Hello,
I just got my FFPE samples back from the sequence provider, I see a double peak like in the image, what does it mean? Should I be worried? Is this normal for FFPE samples? It was a single pair of normal/tumor samples.
Also, the fastQs for my matched normal is so much smaller at ~8GB than my tumor data ~40GB.
Here's the basic stats from the bam file after alignment and duplicate marking:
47803854 + 0 in total (QC-passed reads + QC-failed reads)
20972021 + 0 duplicates
24883875 + 0 mapped (52.05%:-nan%)
47803854 + 0 paired in sequencing
23901927 + 0 read1
23901927 + 0 read2
20554832 + 0 properly paired (43.00%:-nan%)
23992038 + 0 with itself and mate mapped
891837 + 0 singletons (1.87%:-nan%)
40520 + 0 with mate mapped to a different chr
32160 + 0 with mate mapped to a different chr (mapQ>=5)

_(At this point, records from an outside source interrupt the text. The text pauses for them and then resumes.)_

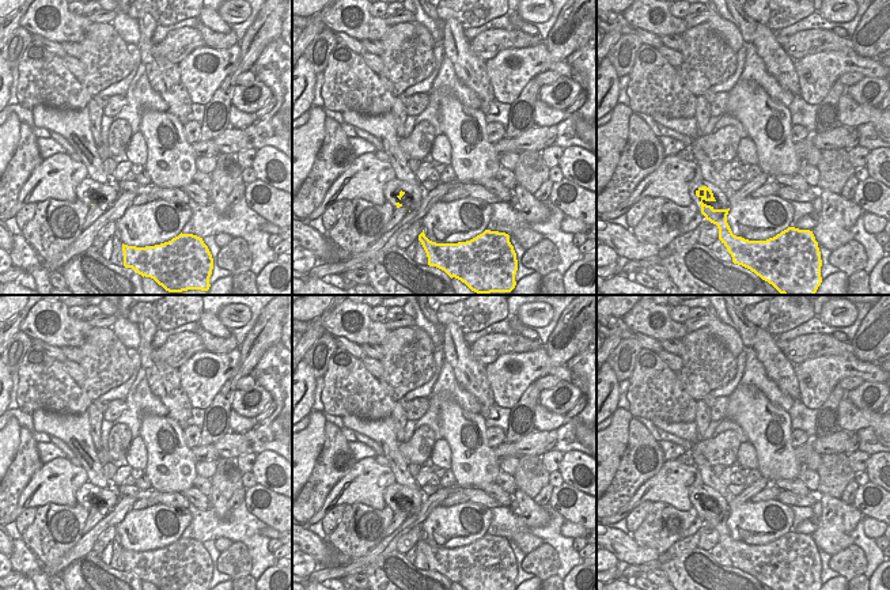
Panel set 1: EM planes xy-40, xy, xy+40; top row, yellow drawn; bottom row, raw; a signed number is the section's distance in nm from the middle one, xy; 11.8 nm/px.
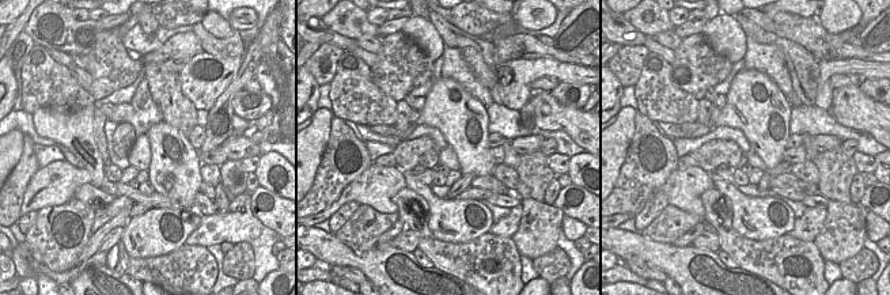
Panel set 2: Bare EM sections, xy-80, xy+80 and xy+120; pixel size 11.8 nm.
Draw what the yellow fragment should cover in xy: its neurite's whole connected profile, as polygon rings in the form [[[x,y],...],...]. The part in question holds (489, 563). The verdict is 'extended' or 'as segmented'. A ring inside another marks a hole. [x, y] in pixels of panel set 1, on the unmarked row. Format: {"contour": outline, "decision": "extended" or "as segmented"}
{"contour": [[[423,534],[419,545],[427,557],[428,570],[444,575],[451,583],[455,582],[466,590],[516,590],[516,557],[505,537],[485,534],[466,546],[436,548],[429,545]]], "decision": "as segmented"}

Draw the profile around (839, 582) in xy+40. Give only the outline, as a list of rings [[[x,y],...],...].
[[[838,575],[822,585],[821,590],[848,590],[848,580]]]

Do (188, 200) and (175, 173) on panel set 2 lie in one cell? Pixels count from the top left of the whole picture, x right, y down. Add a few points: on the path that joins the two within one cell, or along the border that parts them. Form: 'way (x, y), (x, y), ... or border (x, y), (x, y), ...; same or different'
way (184, 193), (182, 180); same

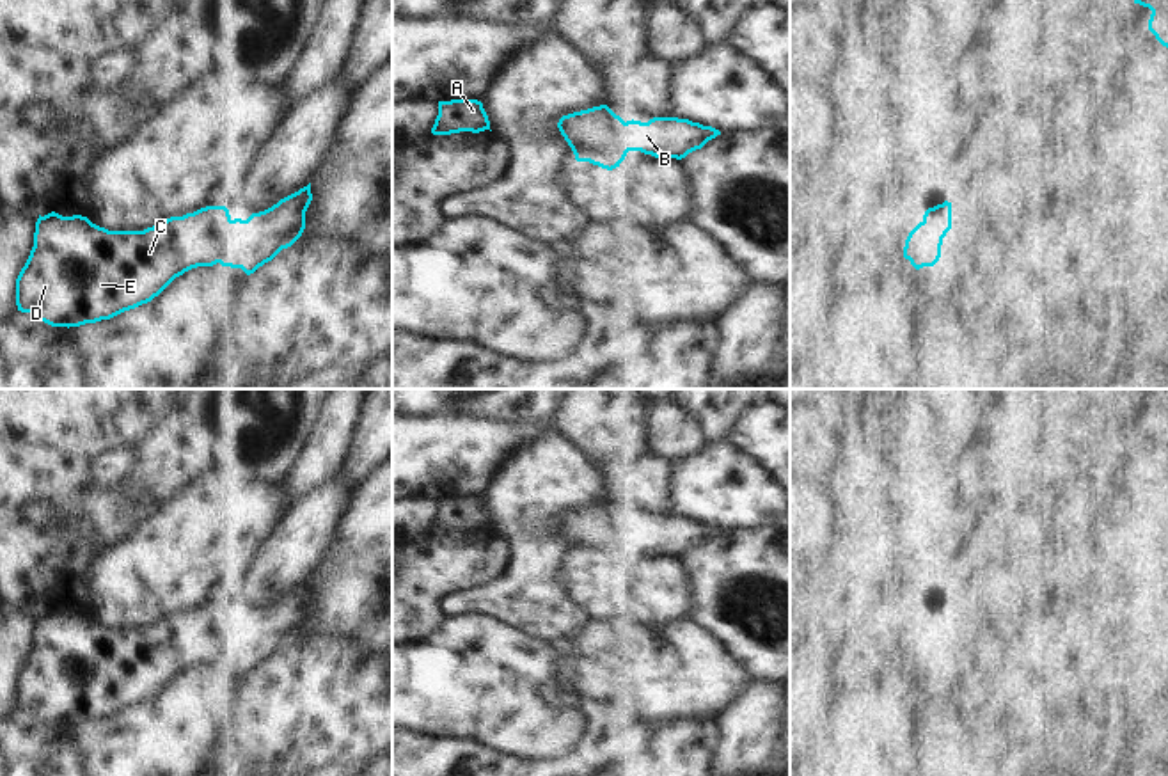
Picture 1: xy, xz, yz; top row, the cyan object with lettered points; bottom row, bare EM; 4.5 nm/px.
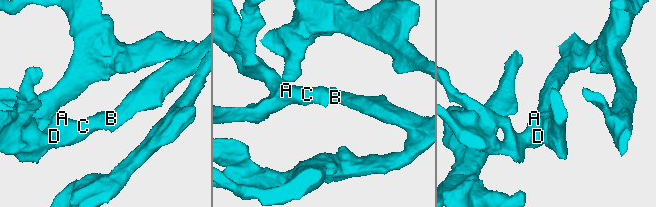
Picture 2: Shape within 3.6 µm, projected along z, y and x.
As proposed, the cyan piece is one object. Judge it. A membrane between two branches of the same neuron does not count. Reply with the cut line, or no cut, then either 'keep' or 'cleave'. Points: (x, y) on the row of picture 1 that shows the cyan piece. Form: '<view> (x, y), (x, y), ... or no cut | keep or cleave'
no cut | keep

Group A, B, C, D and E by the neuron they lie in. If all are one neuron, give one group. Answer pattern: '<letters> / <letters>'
A B C D E

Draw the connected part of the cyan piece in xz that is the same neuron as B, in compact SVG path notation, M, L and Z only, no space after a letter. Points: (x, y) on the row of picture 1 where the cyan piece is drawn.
M607 105L563 115L557 128L577 162L589 162L607 170L620 167L628 151L682 160L721 135L712 126L678 117L625 123Z

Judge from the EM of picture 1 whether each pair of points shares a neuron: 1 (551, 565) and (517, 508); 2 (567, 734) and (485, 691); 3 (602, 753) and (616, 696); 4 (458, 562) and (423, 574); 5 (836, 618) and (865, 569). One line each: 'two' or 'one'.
1: one
2: one
3: one
4: one
5: one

212511606 + 0 in total (QC-passed reads + QC-failed reads)
22840440 + 0 duplicates
62720862 + 0 mapped (29.51%:-nan%)
212511606 + 0 paired in sequencing
106255803 + 0 read1
106255803 + 0 read2
43991506 + 0 properly paired (20.70%:-nan%)
58253560 + 0 with itself and mate mapped
4467302 + 0 singletons (2.10%:-nan%)
116068 + 0 with mate mapped to a different chr
77003 + 0 with mate mapped to a different chr (mapQ>=5)
Will my downstream analysis be okay? I'd appreciate any advice.